Monday morning came and the cramps just kept getting stronger. Well, I am pretty stubborn, so having already decided that I would carry you in my tummy until my due date, I knew it wasn’t labor. Better yet, I decided it wasn’t labor. My mom came over that morning because we were finishing my HUGE cooking project. My goal was to cook over a months worth of meals so that I wouldn’t have to worry about it after you came. With the exception of one dish that turned out disgusting (so of course that’s the one I made a ton of) it was pretty successful.
Well I was useless all day, I couldn’t get anything done with the cramping so my mother finished all my cooking and Shane got the house ready just in case this was the real deal. I went ahead and contacted my birth team. Rachelle was my doula and I called her first. I told her that there was no way this was the real deal, but just in case, I wanted to give her a heads up. She suggested a bath, as that could stop the progression of labor so early on. That did nothing for the cramps; in fact, they just continued to pick up. I also informed Cathy, our midwife, and she advised me to keep in touch.
Well the cramps weren’t going away, I was still firmly set in my world of denial. Thank the Lord Rachelle saw right through that. She said she had the feeling that I was one of those people that would go ahead and accept that you were coming WELL into the process so she was just going to come over anyway. I’m so glad she made that decision because by the time she arrived that evening I was pretty miserable and it was true labor. We tried again to slow things down because Daddy had been sick all weekend, but you were just as stubborn as me and decided that today was your day.
To this day, and for the rest of my days, I can never be thankful enough for Rachelle. She was a voice of strength, reassurance, and reason as my contractions escalated. You can read a million accounts of what labor will feel like but none of it prepares you for the reality of the pain and the feeling of purpose that comes with it.

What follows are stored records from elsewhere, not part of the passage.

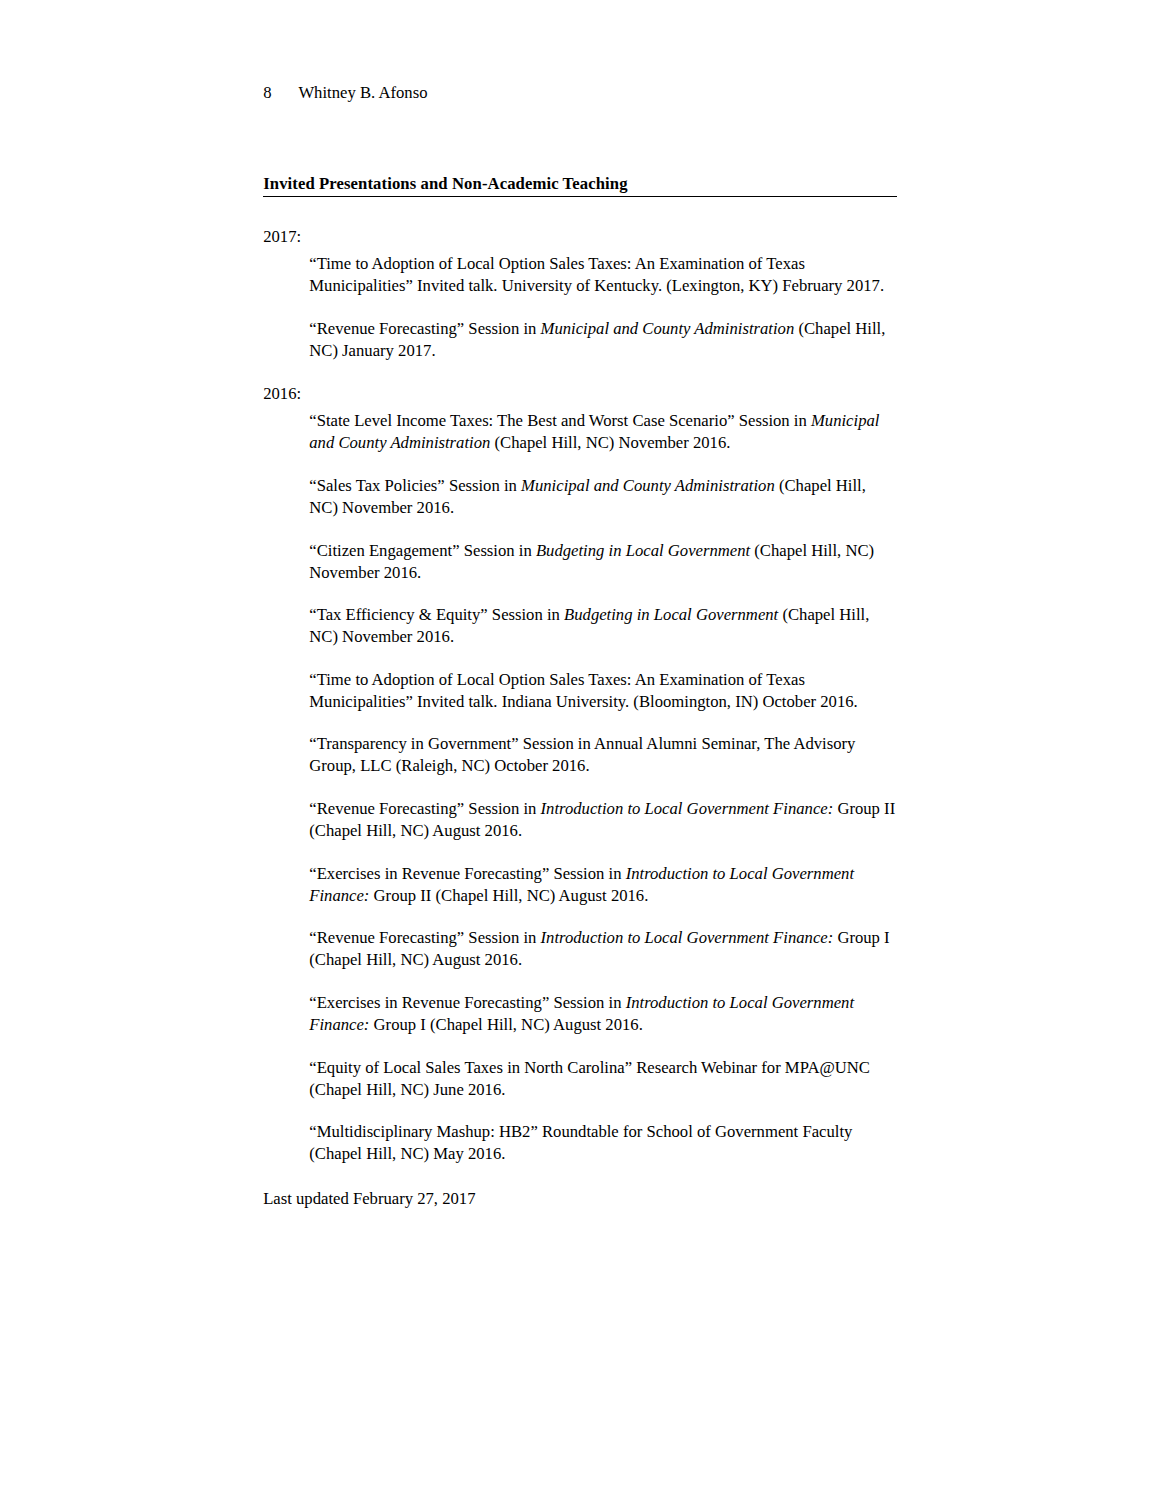8 Whitney B. Afonso
Invited Presentations and Non-Academic Teaching
2017:
“Time to Adoption of Local Option Sales Taxes: An Examination of Texas Municipalities” Invited talk. University of Kentucky. (Lexington, KY) February 2017.
“Revenue Forecasting” Session in Municipal and County Administration (Chapel Hill, NC) January 2017.
2016:
“State Level Income Taxes: The Best and Worst Case Scenario” Session in Municipal and County Administration (Chapel Hill, NC) November 2016.
“Sales Tax Policies” Session in Municipal and County Administration (Chapel Hill, NC) November 2016.
“Citizen Engagement” Session in Budgeting in Local Government (Chapel Hill, NC) November 2016.
“Tax Efficiency & Equity” Session in Budgeting in Local Government (Chapel Hill, NC) November 2016.
“Time to Adoption of Local Option Sales Taxes: An Examination of Texas Municipalities” Invited talk. Indiana University. (Bloomington, IN) October 2016.
“Transparency in Government” Session in Annual Alumni Seminar, The Advisory Group, LLC (Raleigh, NC) October 2016.
“Revenue Forecasting” Session in Introduction to Local Government Finance: Group II (Chapel Hill, NC) August 2016.
“Exercises in Revenue Forecasting” Session in Introduction to Local Government Finance: Group II (Chapel Hill, NC) August 2016.
“Revenue Forecasting” Session in Introduction to Local Government Finance: Group I (Chapel Hill, NC) August 2016.
“Exercises in Revenue Forecasting” Session in Introduction to Local Government Finance: Group I (Chapel Hill, NC) August 2016.
“Equity of Local Sales Taxes in North Carolina” Research Webinar for MPA@UNC (Chapel Hill, NC) June 2016.
“Multidisciplinary Mashup: HB2” Roundtable for School of Government Faculty (Chapel Hill, NC) May 2016.
Last updated February 27, 2017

I labored, in our home, in our bedroom, well into the night. My water broke in transition and we definitely praised God together. Well, my mom, Rachelle, and Daddy praised God. I freaked out a little. But Rachelle and Daddy calmed me down and I really got down to the business of pushing you out. Your Daddy was amazing during the whole thing, calmly by my side and comforting. At this point Cathy arrived as well and I had a whole team of encouragement while laboring. At 2:50 in the morning, after about 45 minutes of active pushing, you came into the world, straight into your Daddys hands. That’s when we found out you were a precious 6 pound, 11 oz, 20in long, little girl. We wanted to be surprised and waited through the entire pregnancy to find out if you were a boy or girl. It took two days of getting to know you before we named you Emily. It was the perfect fit for an incredible blessing.
We can’t even begin to express how thankful we are that we had you at home with our midwife and doula present. I read somewhere that whoever you choose to be your midwife and doula will always have a special place in your heart. You will fall in love with them as they work along side you as you do the most important work in your life; the most important work that God created you for. We are so thankful for our birth team, and for you. We have always thought of you as not only our baby, but also this incredible blessing that God has entrusted us with. It’s a special privilege that I never would have understood before becoming your mom.